2. L’unité mobile (Mobile Unit = MU, Fig. I.34) : cette unité intermédiaire correspond au sel mobile et est la plus épaisse. C’est une unité sismique transparente qui présente un diapirisme intense ainsi que du fluage en bordure des bassins. Elle est constituée de halite avec des intercalations d’anhydrite et son épaisseur atteint localement 1000 à 1500m dans le bassin Liguro-Provençal.

3. L’unité évaporitique supérieure (Upper Unit = UU, Fig. I.34) : l’unité supérieure de la séquence évaporitique est la seule à avoir été forée (Leg 13, Hsü et al., 1973 ; Leg 42, Hsü et al., 1978). Elle est constituée d’alternances de couches de gypse et d’anhydrite avec des couches de marnes dolomitiques ou d’argiles. Son épaisseur est de l’ordre de

600m. La réponse sismique montre des réflecteurs continus, sub-parallèles avec une forte amplitude. Le toit de cette unité est marqué par la TES (Top Erosion Surface) (surface d’érosion du toit) ou TS (Top Surface) (surface sommitale si aucun indice d’érosion n’est observé), qui sépare les UU de l’unité plio-quaternaire.

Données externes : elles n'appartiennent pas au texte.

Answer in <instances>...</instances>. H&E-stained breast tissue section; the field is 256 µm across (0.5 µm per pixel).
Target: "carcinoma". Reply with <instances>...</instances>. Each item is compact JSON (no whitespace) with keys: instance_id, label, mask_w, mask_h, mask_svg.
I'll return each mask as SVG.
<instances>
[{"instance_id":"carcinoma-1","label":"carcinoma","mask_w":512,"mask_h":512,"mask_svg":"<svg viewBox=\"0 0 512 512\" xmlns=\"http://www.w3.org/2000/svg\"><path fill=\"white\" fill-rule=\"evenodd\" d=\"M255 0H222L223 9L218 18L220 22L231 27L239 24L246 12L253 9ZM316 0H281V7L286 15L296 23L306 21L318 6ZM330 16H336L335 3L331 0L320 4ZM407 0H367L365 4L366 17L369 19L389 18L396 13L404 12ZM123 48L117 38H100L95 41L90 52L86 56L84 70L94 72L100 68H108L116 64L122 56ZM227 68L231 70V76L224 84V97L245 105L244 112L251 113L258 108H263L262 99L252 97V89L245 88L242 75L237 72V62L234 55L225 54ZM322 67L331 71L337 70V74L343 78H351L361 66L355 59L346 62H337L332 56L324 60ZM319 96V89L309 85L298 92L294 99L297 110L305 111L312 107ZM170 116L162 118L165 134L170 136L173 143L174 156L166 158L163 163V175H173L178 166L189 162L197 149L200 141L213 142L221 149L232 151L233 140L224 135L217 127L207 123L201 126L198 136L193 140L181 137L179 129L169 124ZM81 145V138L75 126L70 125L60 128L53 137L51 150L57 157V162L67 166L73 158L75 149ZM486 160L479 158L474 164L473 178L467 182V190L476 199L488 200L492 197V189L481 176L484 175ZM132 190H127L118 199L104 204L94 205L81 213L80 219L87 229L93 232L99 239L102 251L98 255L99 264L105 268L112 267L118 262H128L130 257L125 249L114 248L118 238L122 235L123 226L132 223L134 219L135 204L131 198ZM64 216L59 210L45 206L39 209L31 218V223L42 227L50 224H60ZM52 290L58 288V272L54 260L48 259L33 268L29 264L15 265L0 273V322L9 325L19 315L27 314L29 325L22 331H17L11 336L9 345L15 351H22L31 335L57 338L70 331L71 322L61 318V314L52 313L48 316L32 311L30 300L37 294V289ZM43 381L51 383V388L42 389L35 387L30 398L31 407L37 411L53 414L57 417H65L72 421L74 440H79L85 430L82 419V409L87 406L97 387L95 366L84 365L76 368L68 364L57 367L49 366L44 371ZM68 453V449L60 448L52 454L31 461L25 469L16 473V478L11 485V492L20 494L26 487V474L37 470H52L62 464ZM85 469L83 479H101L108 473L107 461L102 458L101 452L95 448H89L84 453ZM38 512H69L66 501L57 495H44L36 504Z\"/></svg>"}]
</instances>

Les bassins intermédiaires ont été définis récemment pour désigner les lieux contenant des dépôts messiniens localisés entre les bassins périphériques et profonds (Fig. I.34). Leur étude est essentielle pour résoudre les corrélations latérales entre bassins profonds et périphériques, maillon manquant pour établir un scénario cohérent de l’ensemble de la CSM. Lofi et al. (2011) décrivent une unité dite BU (Bedded Unit ou unité litée) qui affleure principalement dans ces bassins périphériques. Cette unité est marquée par une réponse sismique proche de celle des UU avec des réflecteurs de forte amplitude, sub-continus et sub-parallèles. Leur relation avec les séries profondes est toujours discutée. Le promontoire Baléares est localisé à des profondeurs intermédiaires entre les bassins périphériques du sud-est de l’Espagne et les bassins profonds. L’unité Baléares décrite par Mauffret (1976), Acosta et al. (2001a, 2002) ou Maillard et Mauffret (2013) a des caractéristiques s’apparentant aux BU.

Tableau I. 3: Tableau synthétisant la typologie des unités et surfaces messiniennes ainsi que leur principales caractéristiques (Lofi et al. 2011).